Digital and on-line only are new media, so treat them that way. They deserve a different treatment and can produce wonderful products. Replicas of print they are NOT. Cemeteries for print they are NOT. They are new media and we better treat them as such. If you consider yourself a creative person, why can’t you be an innovator and not a renovator?
And, here I go again, one last time, the problem with print today is not digital or on-line. The problem with print is the content we are producing for print. It is the message that has the problem and not the messenger. So rather than torturing the poor soul and transferring the same message to digital from print, recheck that message and pay attention on what each medium can provide. It does not take a genius to do that. Just some common sense.
Addendum… Addendum… Addendum… Bob Sacks Responds to Samir Husni’s Blog Entry…
Here he goes again… my friend Bob Sacks wrote a rant in his electronic newsletter based on his understanding of my blog entry. In my opinion, Bob failed to see my main point regarding print and digital: If a magazine is failing in print, folding the print edition and moving to digital only, is not going to save said magazine.
Here is Bob’s response. Judge for yourself and feel free to comment below:
My Friend Samir has written a rant of monumental proportions which I have printed below. I think the hot weather in Mississippi has been too much for him, or perhaps the latest announcements of many magazines closing or moving onto the web as solo digital products was just too much for him to handle.
He says: “Lately the pace of magazines announcing the folding of their ink on paper editions while continuing to publish on-line has increased. To those folks I have three words: YOU ARE DEAD. There is no ifs or buts about it. YOU ARE DEAD”
To me that comment is at best, grandly excessive. Going to the web is not death nor anywhere near it. It is joining the future of the publishing platform. Several national research analysts like Forrester Research and mediaIDEAS have come to some very similar conclusions that by 2020, 60% of publishers revenue will be from digital sources and 40% from print. They go on to announce that there will still be billions of dollars of print revenue for publishers and printers alike. That is nothing to be ashamed of, and I would like just a sliver of that printed revenue pie. But it also means that there is not only life for publishers on the web but also an opportunity for very great prosperity.
Samir goes on to suggest that: “to create a digital publication, with all the bells and whistles digital requires, that cost is going to overcome the cost of printing and distribution.” I do not believe that to be an accurate statement at all. It does depend upon what niche title you are publishing. If in the 21st century your subject is best stated and covered with video, then staying in print will not help you when your competitors are soaking up your entire old readership on the web.
But bells and whistles are not the be-all and the end-all. I believe that our true franchise is words and they can be reproduced on any substrate. The New Yorker is doing quite well without any bells or whistles with their iPad app with just damn good words and an occasional B/W cartoon. That is, of course, a print and web success story, but there are hundreds of web-only success stories too.

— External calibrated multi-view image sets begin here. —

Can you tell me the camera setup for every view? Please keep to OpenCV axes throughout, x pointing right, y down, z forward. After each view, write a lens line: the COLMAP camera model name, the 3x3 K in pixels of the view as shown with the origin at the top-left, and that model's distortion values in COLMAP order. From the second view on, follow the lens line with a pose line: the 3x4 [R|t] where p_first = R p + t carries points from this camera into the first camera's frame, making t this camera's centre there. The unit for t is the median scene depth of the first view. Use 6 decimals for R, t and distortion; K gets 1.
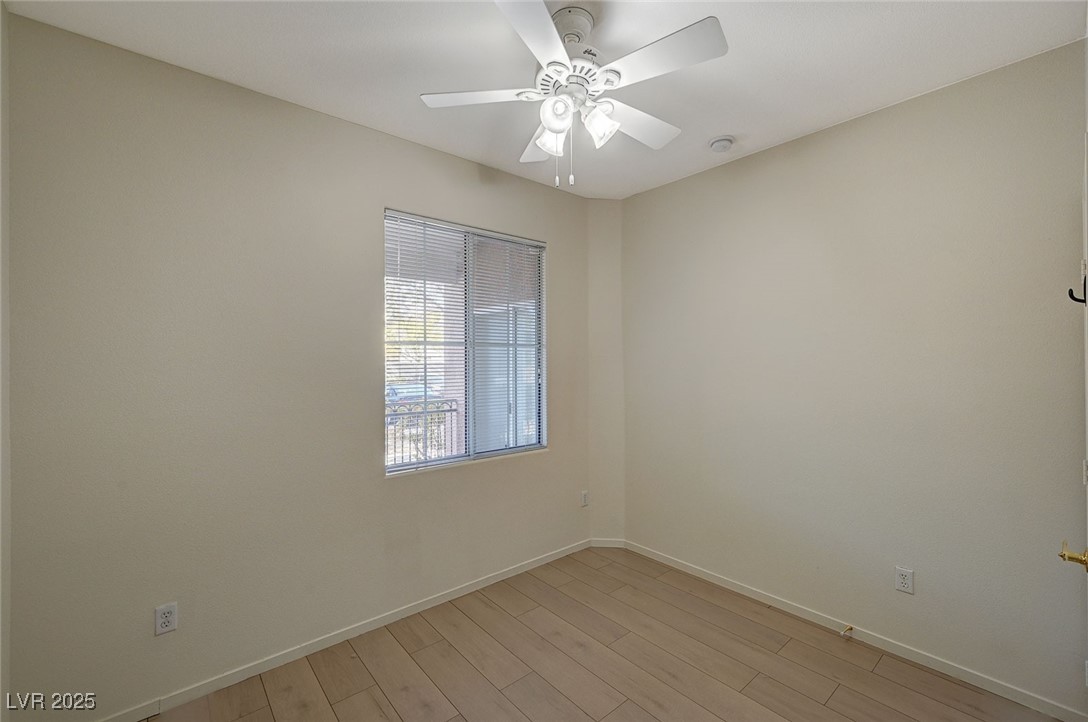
lens RADIAL K [[456.4, 0, 540.6], [0, 456.4, 363.2], [0, 0, 1]] dist [-0.002214, -0.000120]
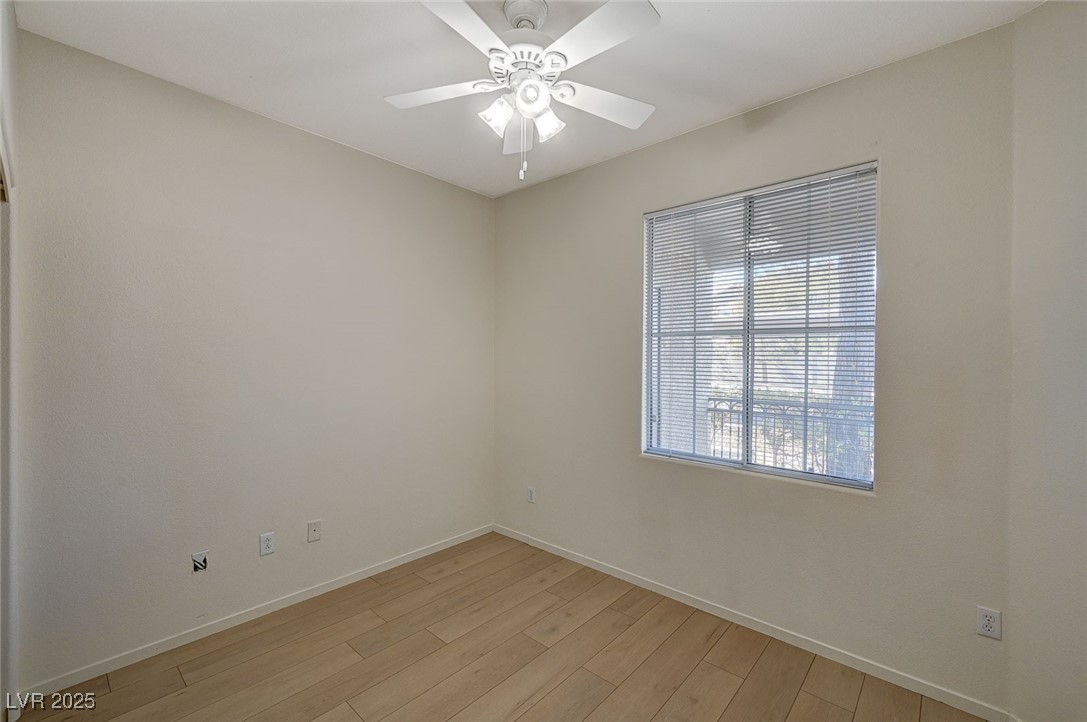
lens RADIAL K [[456.0, 0, 539.3], [0, 456.0, 356.9], [0, 0, 1]] dist [-0.002214, -0.000120]
pose [[0.123804, 0.010440, -0.992252, 0.621148], [-0.001249, 0.999945, 0.010365, -0.004227], [0.992306, -0.000044, 0.123810, 0.513934]]
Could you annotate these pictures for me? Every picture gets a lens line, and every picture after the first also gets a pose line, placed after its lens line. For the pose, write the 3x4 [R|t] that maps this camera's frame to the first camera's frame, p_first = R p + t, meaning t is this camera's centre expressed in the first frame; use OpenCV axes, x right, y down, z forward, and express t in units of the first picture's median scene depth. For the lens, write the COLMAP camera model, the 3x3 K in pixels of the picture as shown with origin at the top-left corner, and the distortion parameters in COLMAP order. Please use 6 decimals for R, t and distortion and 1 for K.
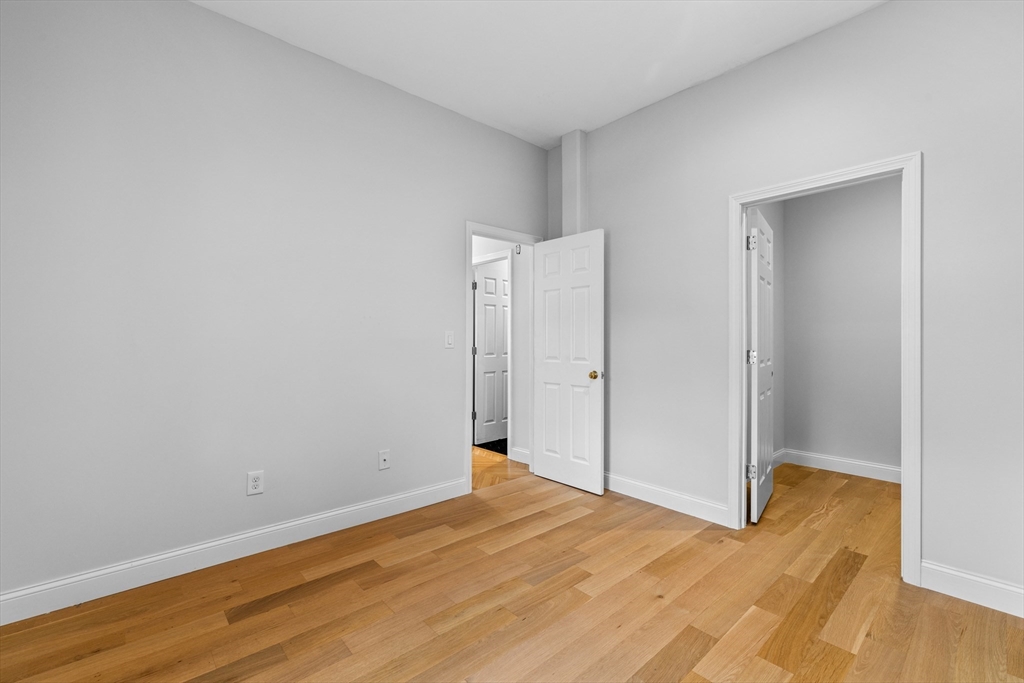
lens RADIAL K [[440.3, 0, 509.4], [0, 440.3, 340.3], [0, 0, 1]] dist [0.000328, 0.000239]
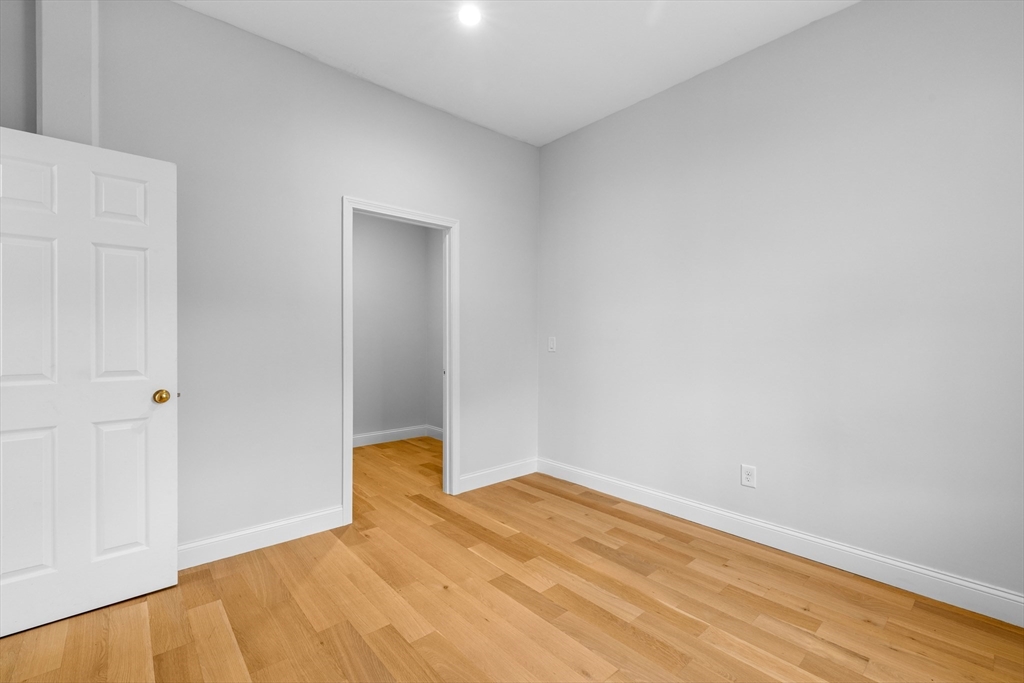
lens RADIAL K [[444.1, 0, 514.4], [0, 444.1, 334.6], [0, 0, 1]] dist [0.000012, 0.000118]
pose [[-0.001664, 0.004702, 0.999988, -0.450091], [-0.002296, 0.999986, -0.004706, -0.005823], [-0.999996, -0.002304, -0.001653, 0.535913]]
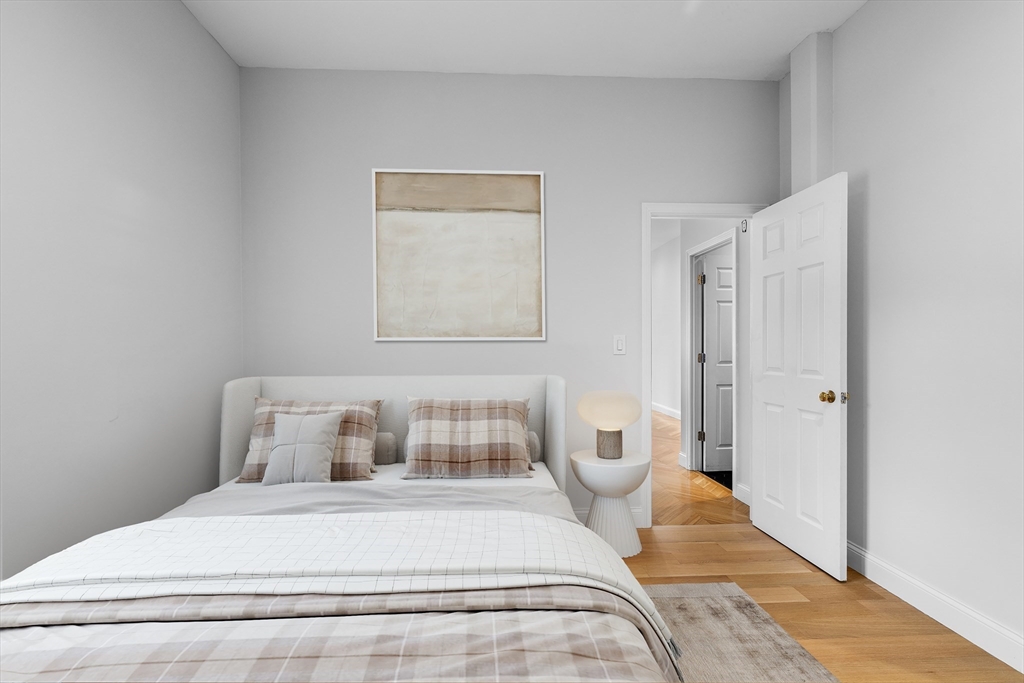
lens RADIAL K [[443.1, 0, 508.7], [0, 443.1, 351.5], [0, 0, 1]] dist [0.001018, 0.000280]
pose [[0.779972, 0.001300, -0.625814, 0.244612], [0.005852, 0.999939, 0.009371, 0.002078], [0.625787, -0.010971, 0.779916, 0.188753]]
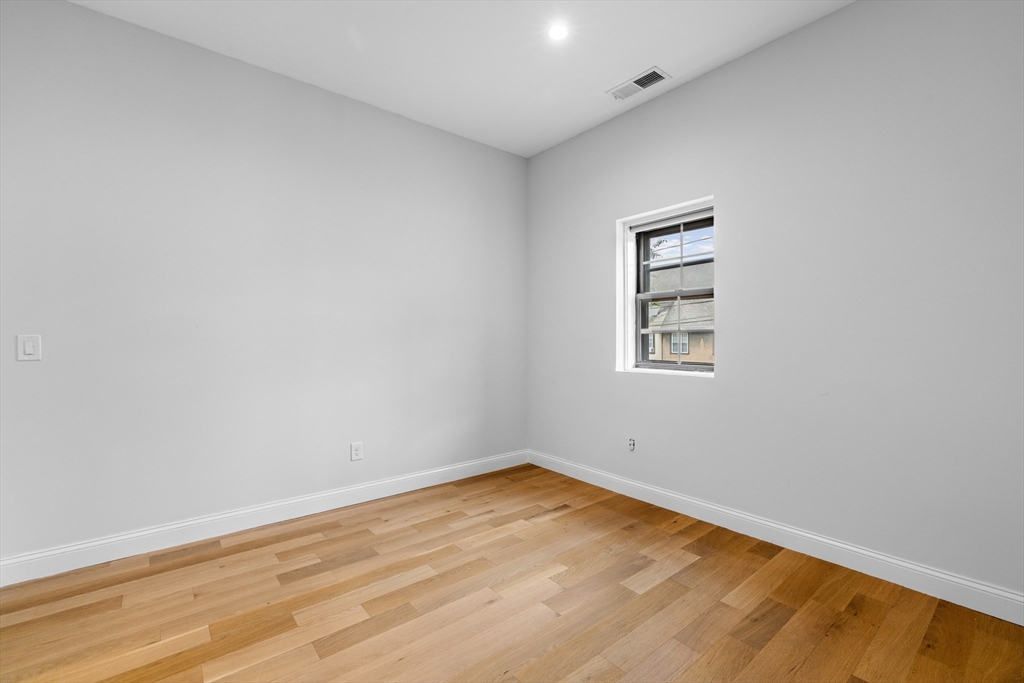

I could go on all night here, but let me close with the following thought. Print will survive quite nicely, but it isn’t going to be the predominant way that people will read. In all likelihood print will be a coveted and expensive luxury item.
There is much life, vibrancy and tons of money to be made on the web. To suggest that it is the burial ground for print publishers is totally off base. As I have said before, it is the first inning of a double header and there is only one out.